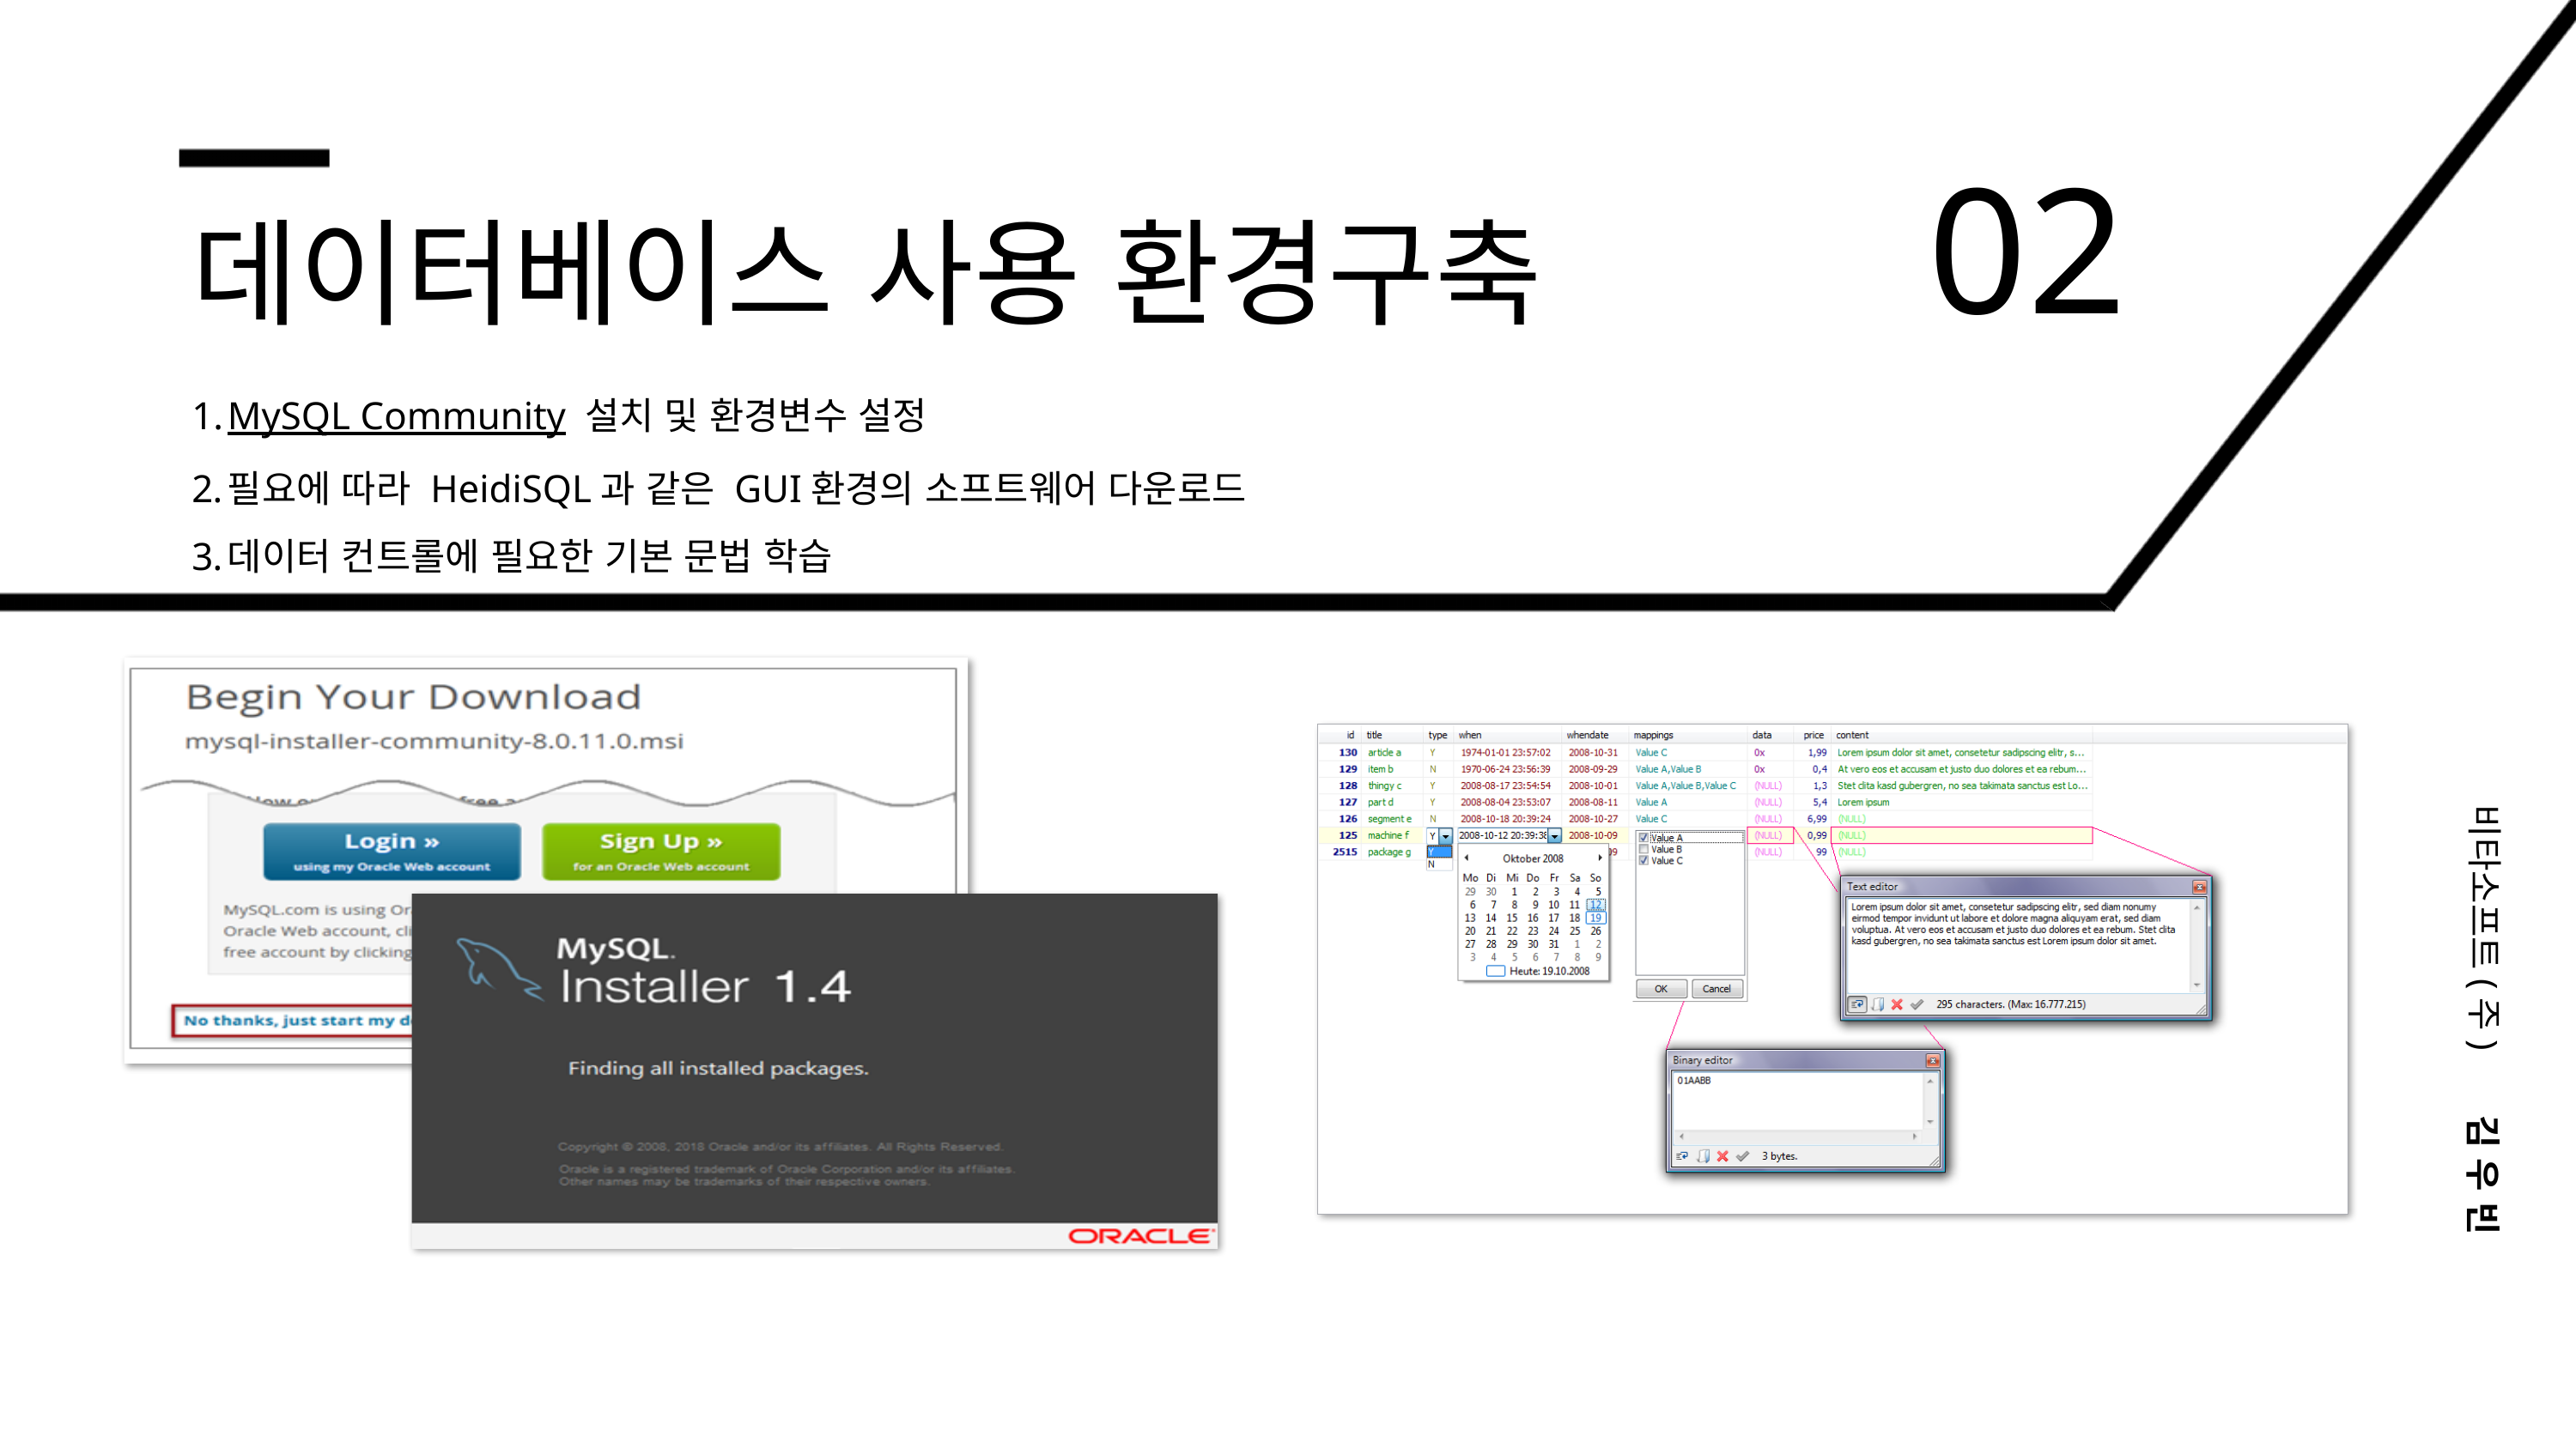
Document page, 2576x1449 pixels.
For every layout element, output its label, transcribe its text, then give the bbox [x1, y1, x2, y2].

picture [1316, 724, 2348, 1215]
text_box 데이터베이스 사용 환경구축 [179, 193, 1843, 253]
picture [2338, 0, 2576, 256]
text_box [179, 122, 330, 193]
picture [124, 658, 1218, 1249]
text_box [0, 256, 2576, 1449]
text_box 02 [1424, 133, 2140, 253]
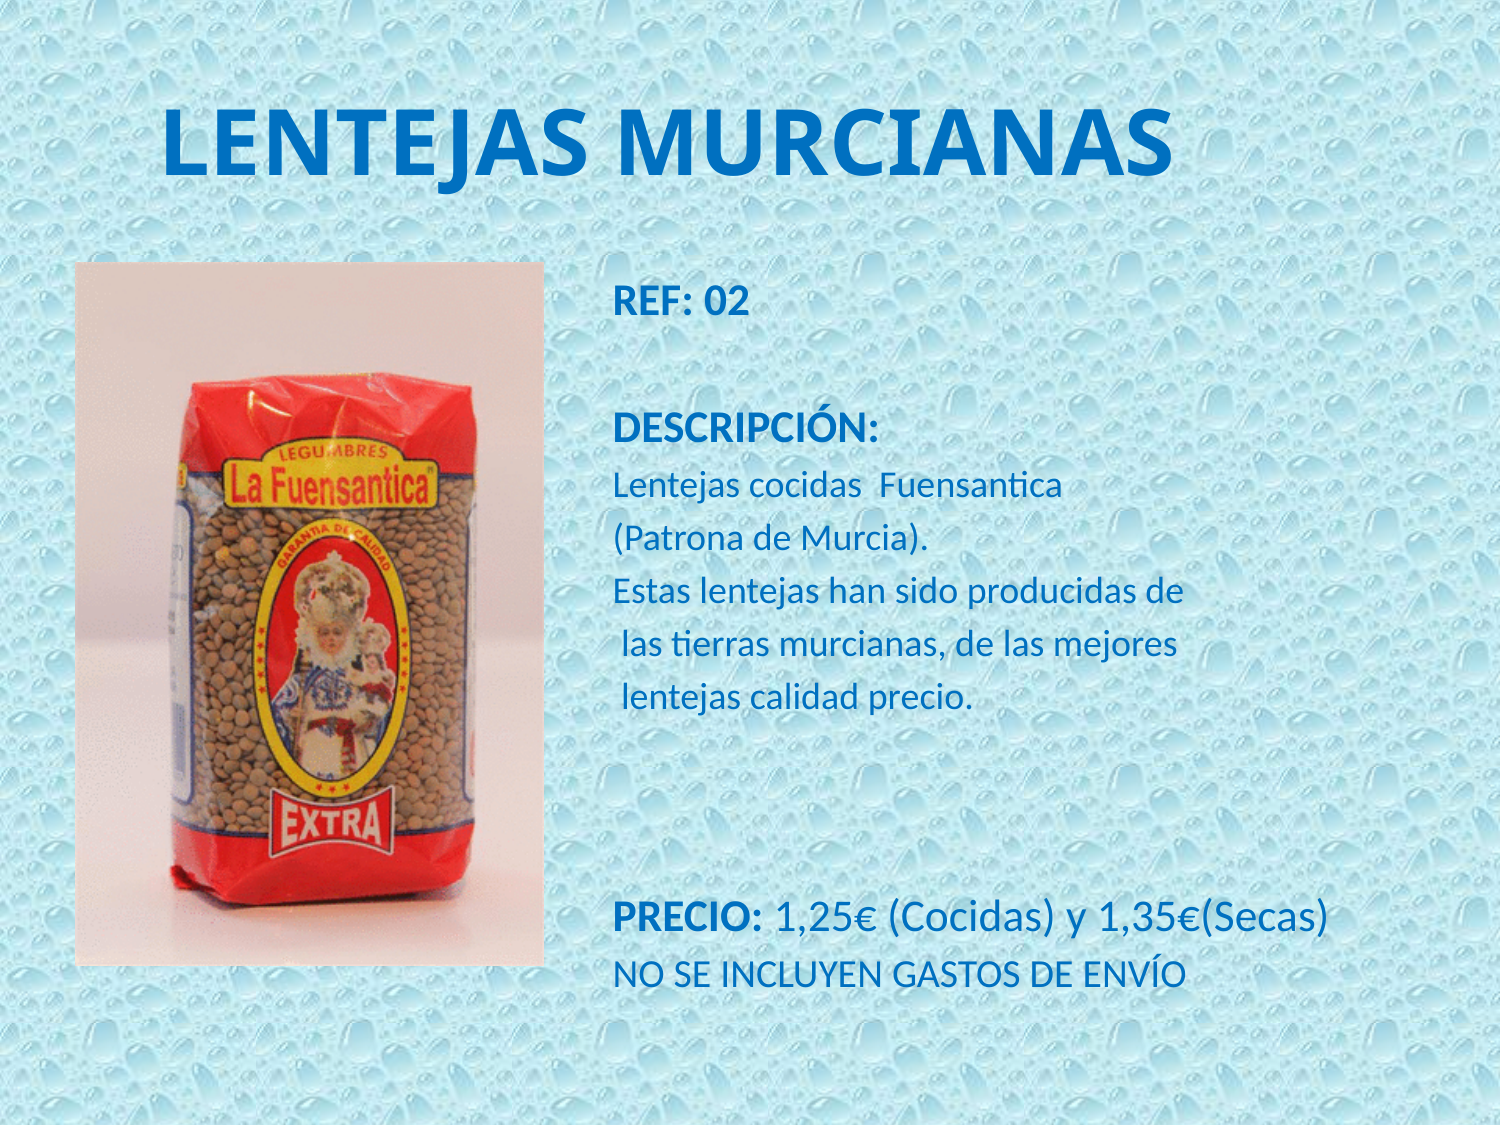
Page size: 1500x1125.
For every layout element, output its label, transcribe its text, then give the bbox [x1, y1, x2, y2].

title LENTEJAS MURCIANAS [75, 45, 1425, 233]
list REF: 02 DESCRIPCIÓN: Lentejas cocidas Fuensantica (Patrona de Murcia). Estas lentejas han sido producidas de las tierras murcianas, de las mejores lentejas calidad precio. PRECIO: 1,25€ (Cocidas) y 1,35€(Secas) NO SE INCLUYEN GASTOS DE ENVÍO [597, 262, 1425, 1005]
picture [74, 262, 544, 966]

### WORK ORDER
Output the entries above verbatim, with no picture included.

### RESPONSE TO THE TASK
Document page, 2576x1449 pixels.
For every layout element, output its label, transcribe its text, then give the bbox [x1, y1, x2, y2].

picture [1316, 724, 2348, 1215]
text_box 데이터베이스 사용 환경구축 [179, 193, 1843, 253]
picture [2338, 0, 2576, 256]
text_box [179, 122, 330, 193]
picture [124, 658, 1218, 1249]
text_box [0, 256, 2576, 1449]
text_box 02 [1424, 133, 2140, 253]
Page size: 1500x1125.
For every layout element, output its label, transcribe its text, then give the bbox [x1, y1, x2, y2].

title LENTEJAS MURCIANAS [75, 45, 1425, 233]
list REF: 02 DESCRIPCIÓN: Lentejas cocidas Fuensantica (Patrona de Murcia). Estas lentejas han sido producidas de las tierras murcianas, de las mejores lentejas calidad precio. PRECIO: 1,25€ (Cocidas) y 1,35€(Secas) NO SE INCLUYEN GASTOS DE ENVÍO [597, 262, 1425, 1005]
picture [74, 262, 544, 966]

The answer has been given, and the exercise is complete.